In the Forum summary below, on what dates did the MDBA invite a selected group of scientists to the Forum?

Selected text:
= = = =

On 3-4 May 2011, the MDBA invited a selected group of scientists to a Forum to address a series of questions around the application of science to the determination of an “environmentally sustainable level of take” (ESLT) in the development of the proposed Basin Plan. This short document outlines the questions the Forum was asked to consider and a summary of findings from the Forum’s deliberations.

Terms of Reference

The Forum was asked to consider the four questions set out below, and was provided with a series of presentations from technical staff of the MDBA spanning the environmental, hydrologic and socio-economic work undertaken to determine an ESLT from a surface water perspective only. The Forum held discussions with the Chair of the Authority and the Chief Executive Officer and members of the Executive team.

Questions to the Forum

  1. Has the MDBA accessed the best available information and science?
  2. Has the MDBA correctly interpreted this science?
  3. Has the MDBA reasonably applied this information and science?
  4. What is the additional science or research that the MDBA should consider in reviewing the ESLT?

Forum Findings

  1. The Forum recognises the need to reduce consumptive water use in the MDB if improved ecological outcomes are to be achieved and recognises the criticality of the opportunity presented by the Basin Plan to drive this reform. Given the scale of the reform it is imperative that it is guided by robust and defensible science
  2. The Forum was concerned that a process of structured engagement with the science community has begun very late in the development of the Basin Plan, and this intrinsically limits the extent to which it can add value in the remaining time prior to the release of the proposed Basin Plan. Nonetheless, the Forum strongly recommends that a well structured, engaged and properly resourced science review process be put in place as soon as possible given the long-term process for finalising and then implementing the Basin Plan.
  3. Given the requirement under Section 21(4b) of the Act for the Authority to perform its functions using “best available science and socio-economic analysis” the Forum was of a view that the first activity of a science panel would be to conduct a properly structured and managed science review around the Basin Plan. The two-day Forum did not, in of itself, represent such a review process.

= = = =

Provided records:
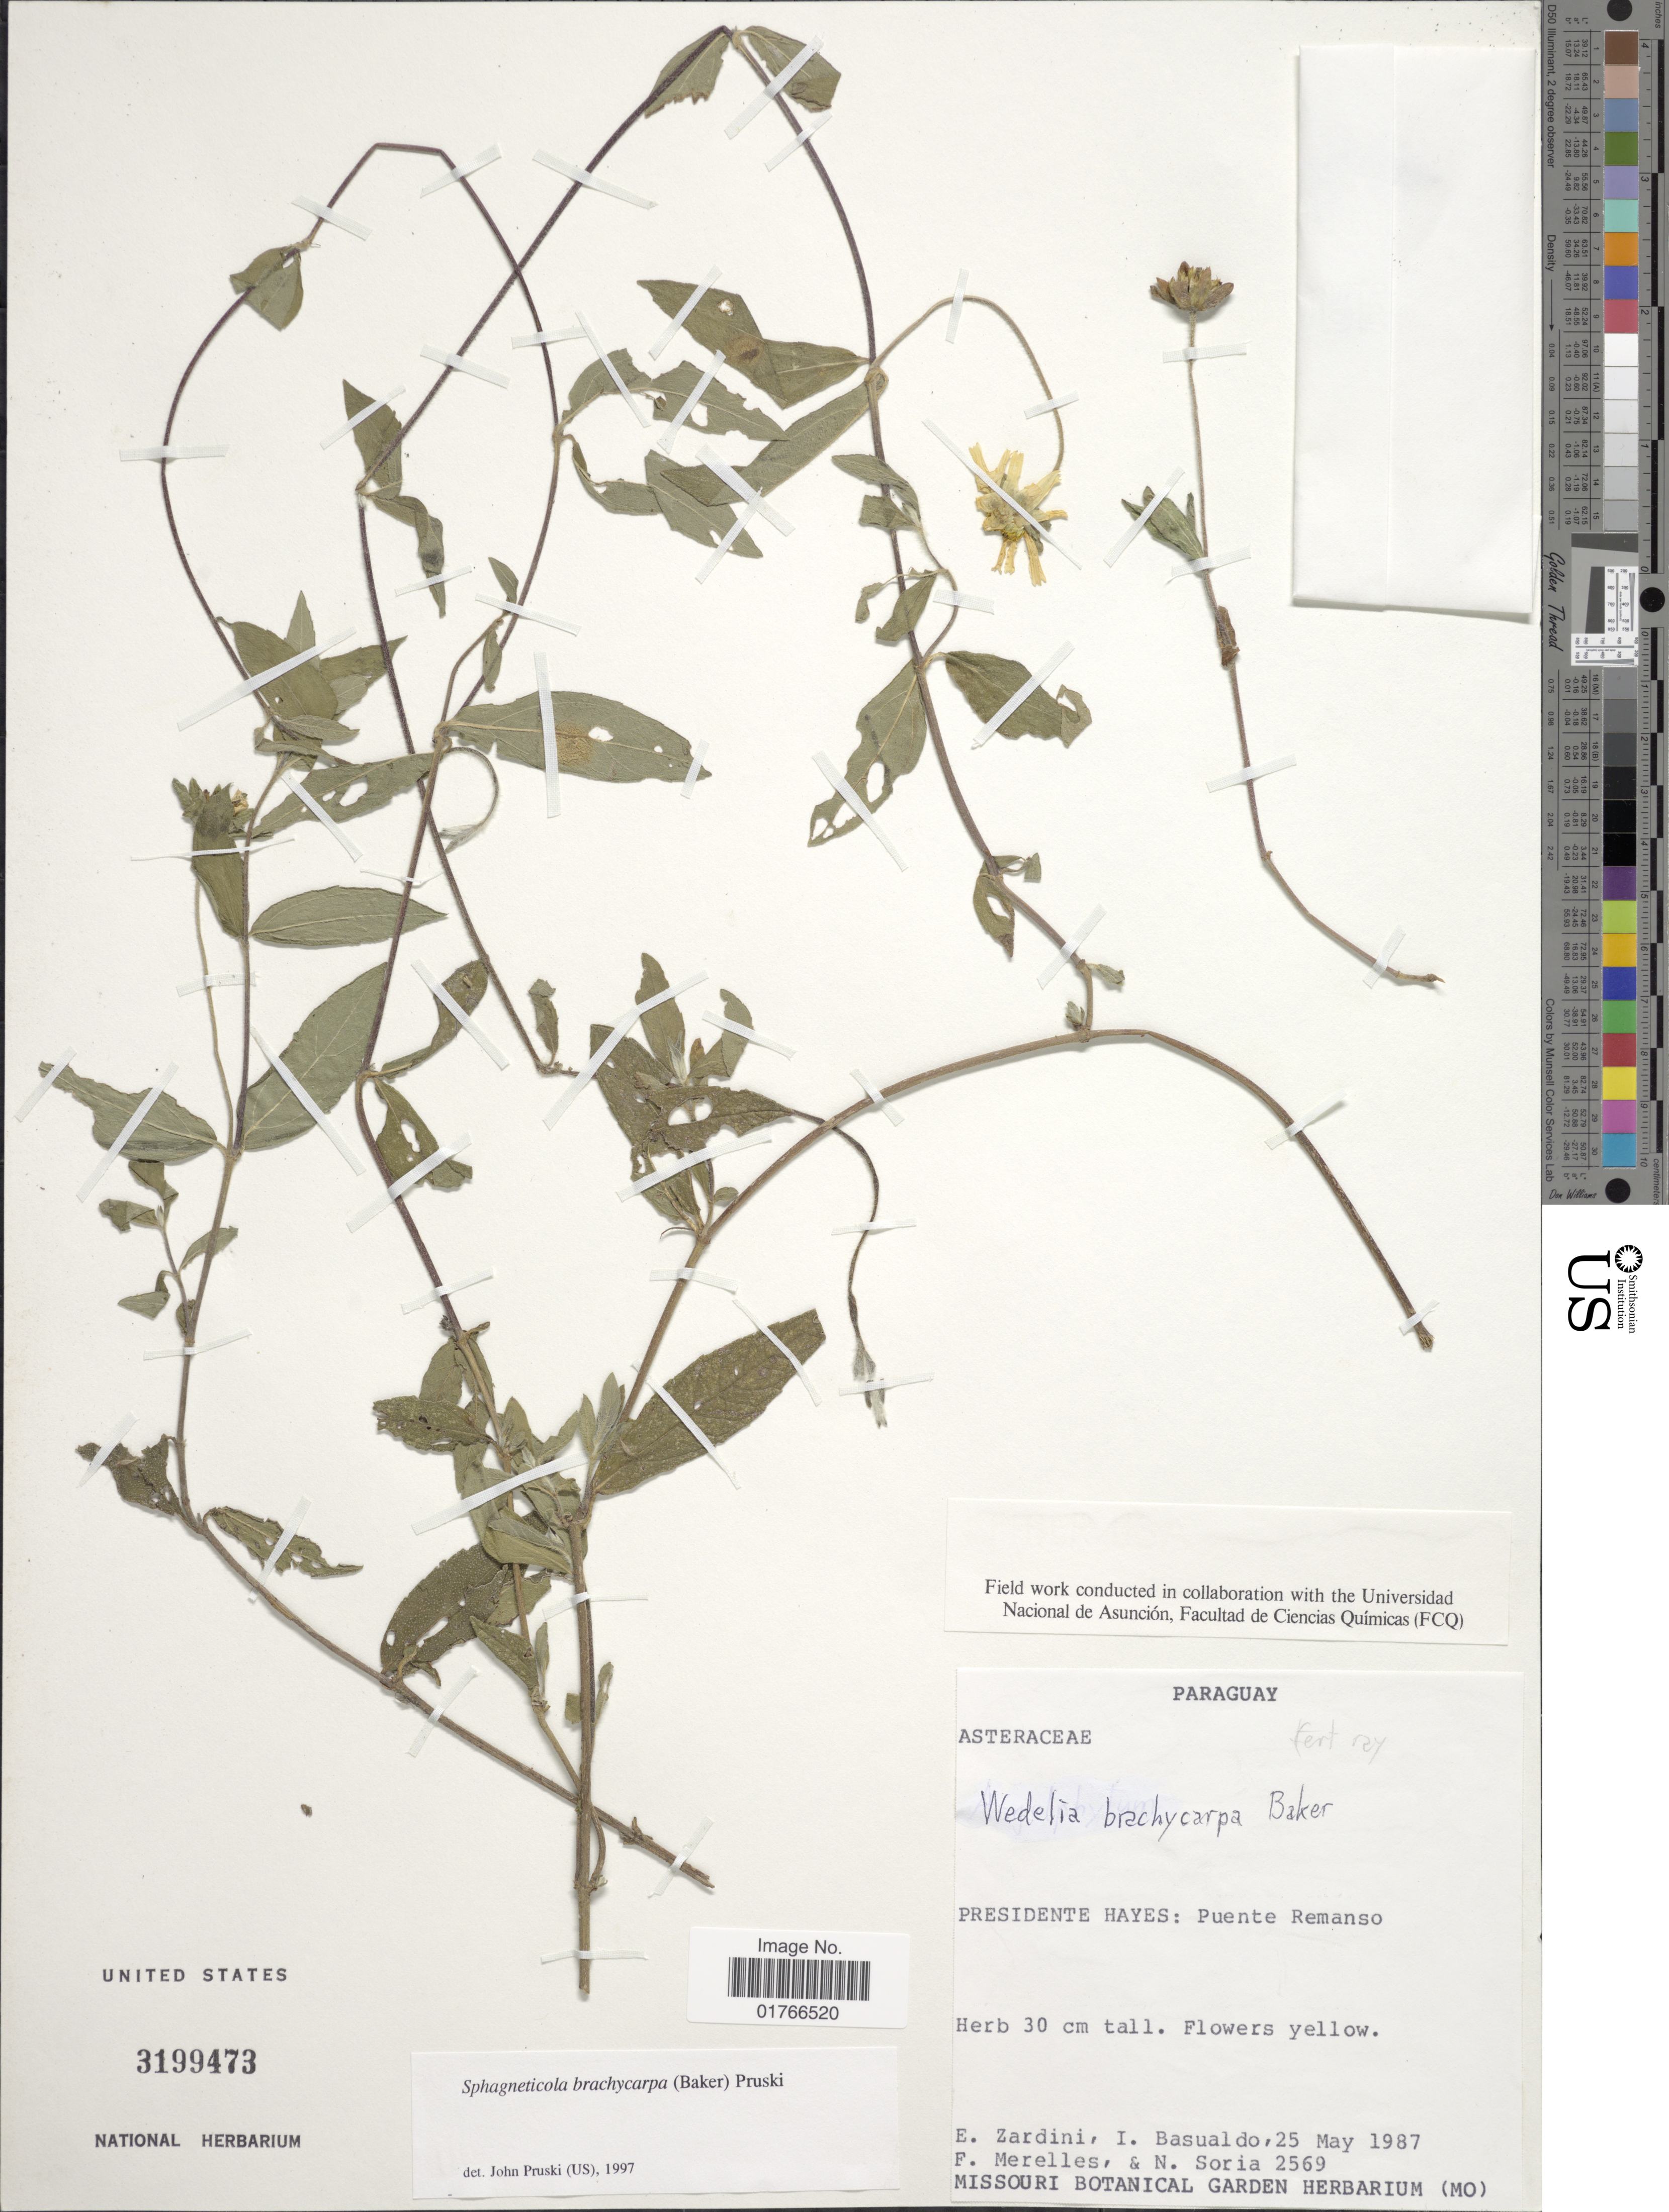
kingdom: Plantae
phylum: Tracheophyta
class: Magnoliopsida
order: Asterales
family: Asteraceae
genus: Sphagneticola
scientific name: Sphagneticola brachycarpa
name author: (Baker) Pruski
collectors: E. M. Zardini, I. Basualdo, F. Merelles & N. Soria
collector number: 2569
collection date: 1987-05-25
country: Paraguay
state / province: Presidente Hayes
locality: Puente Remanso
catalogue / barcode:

= = = =

Full output: 3-4 May 2011